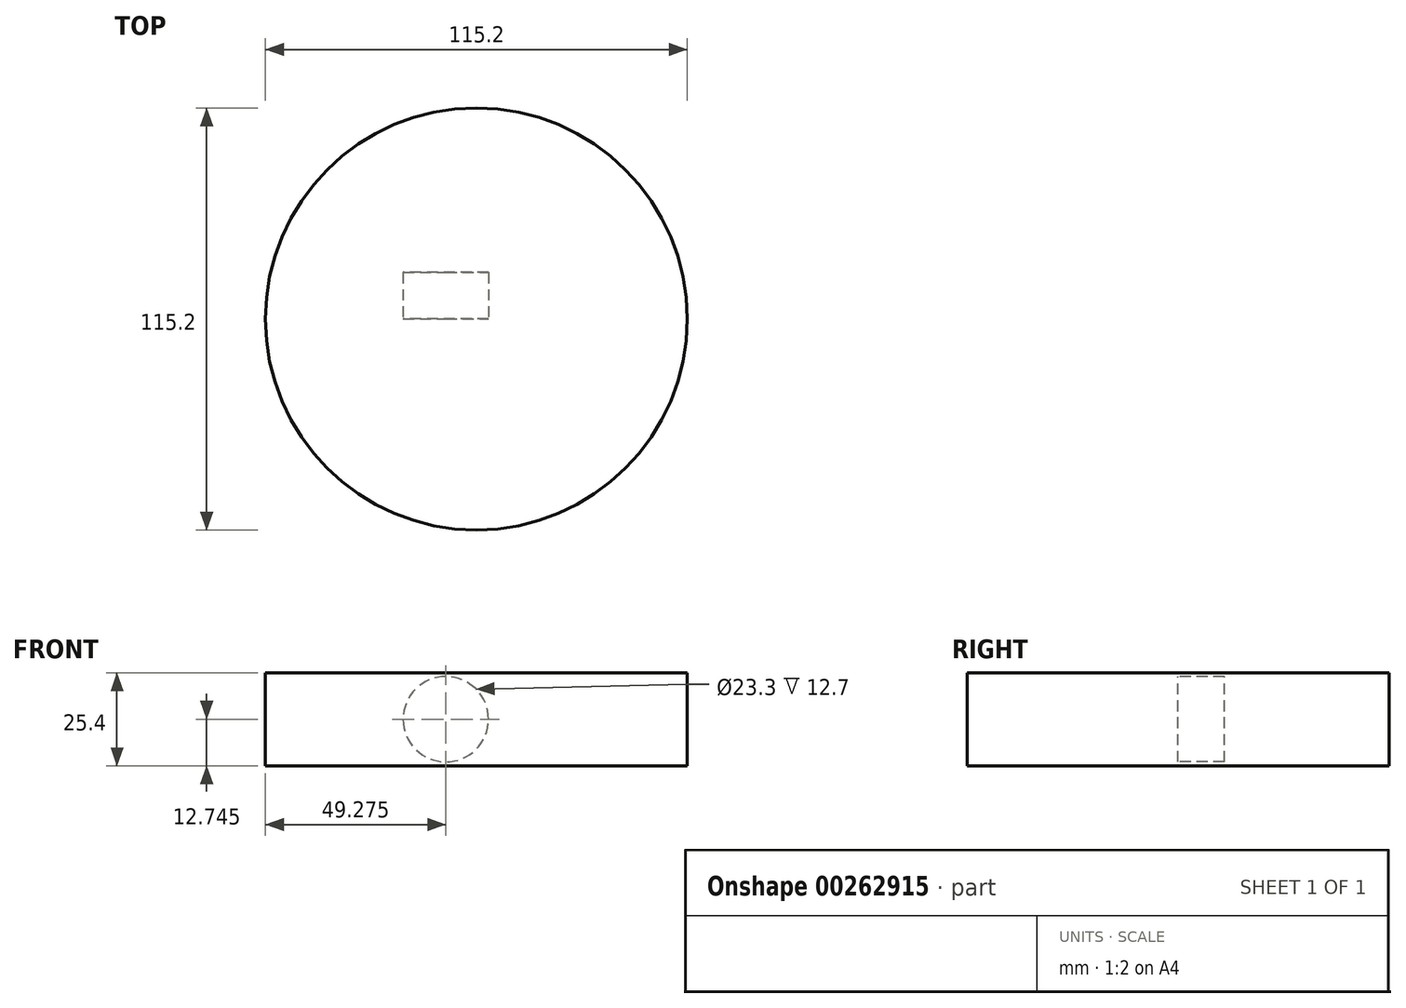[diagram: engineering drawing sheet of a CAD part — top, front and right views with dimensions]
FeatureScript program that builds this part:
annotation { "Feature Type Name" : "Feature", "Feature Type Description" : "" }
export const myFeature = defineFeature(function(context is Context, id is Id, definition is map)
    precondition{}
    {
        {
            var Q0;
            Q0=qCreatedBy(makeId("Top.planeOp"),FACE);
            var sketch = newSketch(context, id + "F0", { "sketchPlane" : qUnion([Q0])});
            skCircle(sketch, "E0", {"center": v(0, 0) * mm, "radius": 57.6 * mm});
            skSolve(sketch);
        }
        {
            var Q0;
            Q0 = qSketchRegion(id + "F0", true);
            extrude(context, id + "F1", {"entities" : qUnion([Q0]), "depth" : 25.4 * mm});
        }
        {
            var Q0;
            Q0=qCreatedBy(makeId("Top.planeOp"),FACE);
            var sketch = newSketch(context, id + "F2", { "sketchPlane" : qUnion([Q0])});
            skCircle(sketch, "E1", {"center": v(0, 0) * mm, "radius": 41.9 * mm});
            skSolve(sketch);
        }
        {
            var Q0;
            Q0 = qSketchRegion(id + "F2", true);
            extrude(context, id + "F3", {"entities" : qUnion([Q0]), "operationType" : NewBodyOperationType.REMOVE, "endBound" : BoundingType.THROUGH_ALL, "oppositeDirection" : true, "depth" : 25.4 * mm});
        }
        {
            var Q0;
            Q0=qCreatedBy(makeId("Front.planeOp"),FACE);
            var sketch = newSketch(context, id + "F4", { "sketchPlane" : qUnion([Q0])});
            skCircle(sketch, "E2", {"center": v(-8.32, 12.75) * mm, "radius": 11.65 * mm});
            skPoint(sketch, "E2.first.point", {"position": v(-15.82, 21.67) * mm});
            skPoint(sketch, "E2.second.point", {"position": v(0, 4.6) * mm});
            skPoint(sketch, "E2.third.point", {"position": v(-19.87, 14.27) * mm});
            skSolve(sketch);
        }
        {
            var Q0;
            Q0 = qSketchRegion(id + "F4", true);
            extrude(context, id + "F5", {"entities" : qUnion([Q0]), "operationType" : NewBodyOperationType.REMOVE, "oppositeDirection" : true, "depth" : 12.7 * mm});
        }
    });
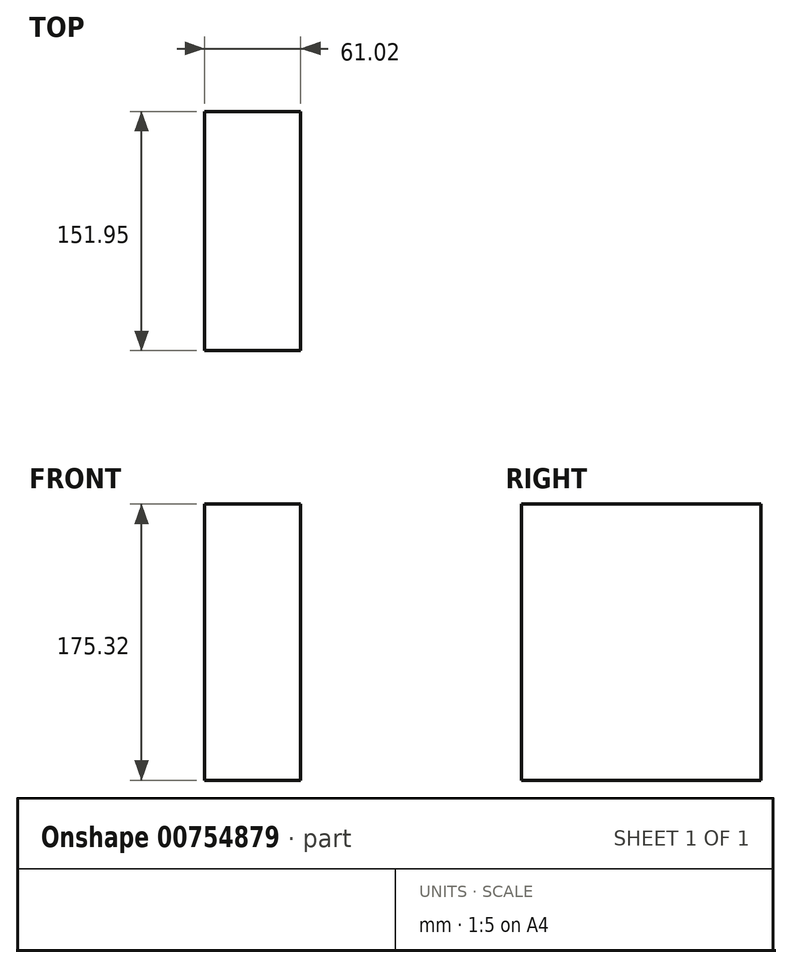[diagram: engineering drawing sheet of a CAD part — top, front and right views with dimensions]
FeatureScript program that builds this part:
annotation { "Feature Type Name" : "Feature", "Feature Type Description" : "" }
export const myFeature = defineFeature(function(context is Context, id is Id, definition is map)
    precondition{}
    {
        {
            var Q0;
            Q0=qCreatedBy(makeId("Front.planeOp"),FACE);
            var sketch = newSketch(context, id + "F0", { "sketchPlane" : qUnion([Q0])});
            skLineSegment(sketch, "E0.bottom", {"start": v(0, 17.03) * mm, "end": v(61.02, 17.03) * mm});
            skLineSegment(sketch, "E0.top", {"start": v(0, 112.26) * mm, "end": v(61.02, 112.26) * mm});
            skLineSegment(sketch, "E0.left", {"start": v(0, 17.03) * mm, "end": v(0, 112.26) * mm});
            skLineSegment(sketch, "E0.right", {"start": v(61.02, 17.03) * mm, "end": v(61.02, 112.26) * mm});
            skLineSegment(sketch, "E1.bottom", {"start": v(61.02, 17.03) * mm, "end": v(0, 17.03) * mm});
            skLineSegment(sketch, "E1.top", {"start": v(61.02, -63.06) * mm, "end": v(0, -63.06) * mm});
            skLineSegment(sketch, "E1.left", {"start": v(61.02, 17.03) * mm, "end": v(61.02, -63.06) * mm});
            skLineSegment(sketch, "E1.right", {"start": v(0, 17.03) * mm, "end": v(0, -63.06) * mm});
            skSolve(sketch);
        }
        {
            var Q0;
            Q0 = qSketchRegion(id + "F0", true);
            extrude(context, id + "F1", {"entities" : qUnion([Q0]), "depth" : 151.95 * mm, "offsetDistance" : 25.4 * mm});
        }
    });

+ + +

Obiettivo:
Filtra il materiale e riporta ogni riga che contiene la stringa "NewBodyOperationType". Tieni conto della differenza tra maiuscole e minuscole.

Risposta:
            extrude(context, id + "F3", {"entities" : qUnion([Q0]), "operationType" : NewBodyOperationType.REMOVE, "endBound" : BoundingType.THROUGH_ALL, "oppositeDirection" : true, "depth" : 25.4 * mm});
            extrude(context, id + "F5", {"entities" : qUnion([Q0]), "operationType" : NewBodyOperationType.REMOVE, "oppositeDirection" : true, "depth" : 12.7 * mm});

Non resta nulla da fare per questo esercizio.